> _TRY IT_: Filter the entries that follow, copying every line in which the word "later" appears.

> _EXTRACTED MATERIAL_:
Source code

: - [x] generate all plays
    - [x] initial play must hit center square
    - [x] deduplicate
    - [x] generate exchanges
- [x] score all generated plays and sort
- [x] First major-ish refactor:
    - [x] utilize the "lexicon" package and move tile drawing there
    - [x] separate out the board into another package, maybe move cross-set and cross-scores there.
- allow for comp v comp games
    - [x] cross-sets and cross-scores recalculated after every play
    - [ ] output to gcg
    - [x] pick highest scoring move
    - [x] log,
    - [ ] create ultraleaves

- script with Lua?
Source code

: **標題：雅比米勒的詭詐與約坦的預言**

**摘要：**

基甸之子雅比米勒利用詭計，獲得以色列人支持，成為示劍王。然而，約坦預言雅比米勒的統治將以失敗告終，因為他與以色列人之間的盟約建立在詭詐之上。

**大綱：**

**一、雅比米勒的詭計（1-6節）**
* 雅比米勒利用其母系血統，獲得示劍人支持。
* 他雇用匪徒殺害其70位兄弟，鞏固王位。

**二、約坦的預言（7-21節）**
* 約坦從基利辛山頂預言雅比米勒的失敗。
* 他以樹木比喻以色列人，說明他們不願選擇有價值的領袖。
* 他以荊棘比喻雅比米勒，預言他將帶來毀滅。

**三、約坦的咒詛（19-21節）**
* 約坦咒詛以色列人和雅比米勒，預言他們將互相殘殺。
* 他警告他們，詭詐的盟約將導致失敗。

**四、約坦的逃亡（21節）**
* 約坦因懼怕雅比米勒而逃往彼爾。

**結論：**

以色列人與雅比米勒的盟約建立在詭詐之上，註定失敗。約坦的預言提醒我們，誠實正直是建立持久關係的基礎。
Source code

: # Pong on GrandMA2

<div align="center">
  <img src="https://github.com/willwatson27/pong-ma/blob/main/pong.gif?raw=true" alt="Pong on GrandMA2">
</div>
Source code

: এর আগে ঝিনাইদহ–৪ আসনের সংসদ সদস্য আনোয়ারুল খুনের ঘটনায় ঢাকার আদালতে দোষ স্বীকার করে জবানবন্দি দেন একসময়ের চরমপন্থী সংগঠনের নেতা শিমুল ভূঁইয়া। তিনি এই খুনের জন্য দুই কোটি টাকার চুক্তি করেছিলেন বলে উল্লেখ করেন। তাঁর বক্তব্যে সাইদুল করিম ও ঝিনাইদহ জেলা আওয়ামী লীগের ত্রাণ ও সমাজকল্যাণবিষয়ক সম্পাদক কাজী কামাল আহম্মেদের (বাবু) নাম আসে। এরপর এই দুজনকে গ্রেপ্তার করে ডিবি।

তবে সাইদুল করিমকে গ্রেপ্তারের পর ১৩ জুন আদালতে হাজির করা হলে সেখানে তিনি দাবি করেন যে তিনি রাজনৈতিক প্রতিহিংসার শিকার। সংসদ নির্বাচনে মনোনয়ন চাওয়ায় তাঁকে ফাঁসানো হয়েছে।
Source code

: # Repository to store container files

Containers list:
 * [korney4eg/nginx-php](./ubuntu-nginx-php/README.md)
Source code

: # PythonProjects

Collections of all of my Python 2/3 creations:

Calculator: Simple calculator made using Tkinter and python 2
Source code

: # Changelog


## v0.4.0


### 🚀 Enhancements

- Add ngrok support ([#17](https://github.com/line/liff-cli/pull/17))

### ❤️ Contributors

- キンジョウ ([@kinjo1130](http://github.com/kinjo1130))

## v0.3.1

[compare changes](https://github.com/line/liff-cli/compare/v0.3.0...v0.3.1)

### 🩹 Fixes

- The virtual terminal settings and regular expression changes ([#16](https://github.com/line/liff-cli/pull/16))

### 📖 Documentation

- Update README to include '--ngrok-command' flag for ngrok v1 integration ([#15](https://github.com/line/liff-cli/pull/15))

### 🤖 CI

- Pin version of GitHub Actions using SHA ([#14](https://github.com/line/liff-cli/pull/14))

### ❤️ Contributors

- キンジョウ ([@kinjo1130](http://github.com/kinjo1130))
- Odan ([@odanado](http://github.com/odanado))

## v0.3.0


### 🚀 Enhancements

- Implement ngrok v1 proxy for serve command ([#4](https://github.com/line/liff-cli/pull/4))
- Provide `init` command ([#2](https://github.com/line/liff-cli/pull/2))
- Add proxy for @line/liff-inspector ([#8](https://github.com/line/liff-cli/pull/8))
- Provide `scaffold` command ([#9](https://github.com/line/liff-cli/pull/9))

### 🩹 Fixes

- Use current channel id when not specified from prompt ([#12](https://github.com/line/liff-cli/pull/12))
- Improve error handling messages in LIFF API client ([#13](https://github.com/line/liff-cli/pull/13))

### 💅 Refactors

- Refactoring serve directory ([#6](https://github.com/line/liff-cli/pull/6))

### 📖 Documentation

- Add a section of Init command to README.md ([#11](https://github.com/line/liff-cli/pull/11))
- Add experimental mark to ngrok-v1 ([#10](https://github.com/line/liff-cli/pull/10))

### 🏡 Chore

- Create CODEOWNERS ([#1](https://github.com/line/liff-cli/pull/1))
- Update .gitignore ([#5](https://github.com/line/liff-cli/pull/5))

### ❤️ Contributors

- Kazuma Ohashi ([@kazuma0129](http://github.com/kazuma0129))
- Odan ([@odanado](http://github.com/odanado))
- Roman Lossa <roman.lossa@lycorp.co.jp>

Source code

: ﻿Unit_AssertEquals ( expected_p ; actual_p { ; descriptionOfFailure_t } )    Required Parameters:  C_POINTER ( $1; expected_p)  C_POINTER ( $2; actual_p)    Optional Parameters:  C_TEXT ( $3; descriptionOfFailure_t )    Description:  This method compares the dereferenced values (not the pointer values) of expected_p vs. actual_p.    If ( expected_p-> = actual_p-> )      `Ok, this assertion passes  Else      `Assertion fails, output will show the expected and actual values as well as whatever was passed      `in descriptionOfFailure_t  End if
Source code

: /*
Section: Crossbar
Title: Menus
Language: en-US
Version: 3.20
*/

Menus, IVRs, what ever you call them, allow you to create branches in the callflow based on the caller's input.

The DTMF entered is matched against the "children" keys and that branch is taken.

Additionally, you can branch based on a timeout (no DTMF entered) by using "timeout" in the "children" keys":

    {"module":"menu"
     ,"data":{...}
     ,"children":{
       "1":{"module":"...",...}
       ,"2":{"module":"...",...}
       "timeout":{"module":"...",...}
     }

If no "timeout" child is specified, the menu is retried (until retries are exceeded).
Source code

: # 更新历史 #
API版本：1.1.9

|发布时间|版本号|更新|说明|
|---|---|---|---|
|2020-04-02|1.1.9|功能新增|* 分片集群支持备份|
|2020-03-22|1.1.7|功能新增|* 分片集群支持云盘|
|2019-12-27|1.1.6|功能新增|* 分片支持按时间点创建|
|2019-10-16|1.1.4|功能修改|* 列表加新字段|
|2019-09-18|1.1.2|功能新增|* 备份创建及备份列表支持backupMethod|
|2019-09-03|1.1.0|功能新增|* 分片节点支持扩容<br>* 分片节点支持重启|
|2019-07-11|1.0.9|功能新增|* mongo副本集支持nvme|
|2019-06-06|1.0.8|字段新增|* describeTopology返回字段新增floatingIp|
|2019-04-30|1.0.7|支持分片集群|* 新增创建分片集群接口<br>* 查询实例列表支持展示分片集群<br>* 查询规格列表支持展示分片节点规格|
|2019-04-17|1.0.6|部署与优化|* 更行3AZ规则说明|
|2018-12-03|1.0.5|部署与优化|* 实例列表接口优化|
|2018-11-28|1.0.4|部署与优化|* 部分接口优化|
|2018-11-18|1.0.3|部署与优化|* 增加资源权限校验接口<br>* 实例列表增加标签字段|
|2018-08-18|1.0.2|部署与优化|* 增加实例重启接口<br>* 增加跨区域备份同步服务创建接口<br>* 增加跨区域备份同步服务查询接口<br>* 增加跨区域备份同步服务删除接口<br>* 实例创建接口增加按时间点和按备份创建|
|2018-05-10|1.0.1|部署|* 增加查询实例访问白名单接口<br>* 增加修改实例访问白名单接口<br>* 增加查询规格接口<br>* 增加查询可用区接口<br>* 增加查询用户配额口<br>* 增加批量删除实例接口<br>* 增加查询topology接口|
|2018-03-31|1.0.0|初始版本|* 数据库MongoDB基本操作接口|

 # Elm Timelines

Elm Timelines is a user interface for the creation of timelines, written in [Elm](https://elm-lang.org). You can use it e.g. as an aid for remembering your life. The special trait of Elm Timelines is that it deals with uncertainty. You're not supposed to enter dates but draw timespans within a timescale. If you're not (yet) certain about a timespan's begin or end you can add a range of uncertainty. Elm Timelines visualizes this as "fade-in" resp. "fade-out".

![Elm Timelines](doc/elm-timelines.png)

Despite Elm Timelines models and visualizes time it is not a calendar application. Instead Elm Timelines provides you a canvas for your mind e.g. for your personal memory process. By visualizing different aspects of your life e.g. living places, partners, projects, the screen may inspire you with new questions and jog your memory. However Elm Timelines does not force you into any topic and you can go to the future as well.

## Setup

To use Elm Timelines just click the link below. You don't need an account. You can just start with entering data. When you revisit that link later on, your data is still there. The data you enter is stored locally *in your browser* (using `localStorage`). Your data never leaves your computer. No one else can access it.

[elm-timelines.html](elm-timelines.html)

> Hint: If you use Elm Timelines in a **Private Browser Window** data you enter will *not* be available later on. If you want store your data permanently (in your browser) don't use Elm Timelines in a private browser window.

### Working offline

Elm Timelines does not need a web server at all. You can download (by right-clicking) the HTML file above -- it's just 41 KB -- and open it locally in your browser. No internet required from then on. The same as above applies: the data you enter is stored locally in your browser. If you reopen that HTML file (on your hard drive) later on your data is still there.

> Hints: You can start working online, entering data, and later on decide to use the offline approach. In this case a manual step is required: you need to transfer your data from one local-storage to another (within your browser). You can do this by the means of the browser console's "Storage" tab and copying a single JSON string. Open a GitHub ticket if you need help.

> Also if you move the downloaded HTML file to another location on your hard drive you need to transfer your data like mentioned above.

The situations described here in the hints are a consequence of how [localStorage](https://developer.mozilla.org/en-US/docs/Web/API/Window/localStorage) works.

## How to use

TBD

> _ANSWER TO THE EXERCISE_:
To use Elm Timelines just click the link below. You don't need an account. You can just start with entering data. When you revisit that link later on, your data is still there. The data you enter is stored locally *in your browser* (using `localStorage`). Your data never leaves your computer. No one else can access it.
> Hint: If you use Elm Timelines in a **Private Browser Window** data you enter will *not* be available later on. If you want store your data permanently (in your browser) don't use Elm Timelines in a private browser window.
Elm Timelines does not need a web server at all. You can download (by right-clicking) the HTML file above -- it's just 41 KB -- and open it locally in your browser. No internet required from then on. The same as above applies: the data you enter is stored locally in your browser. If you reopen that HTML file (on your hard drive) later on your data is still there.
> Hints: You can start working online, entering data, and later on decide to use the offline approach. In this case a manual step is required: you need to transfer your data from one local-storage to another (within your browser). You can do this by the means of the browser console's "Storage" tab and copying a single JSON string. Open a GitHub ticket if you need help.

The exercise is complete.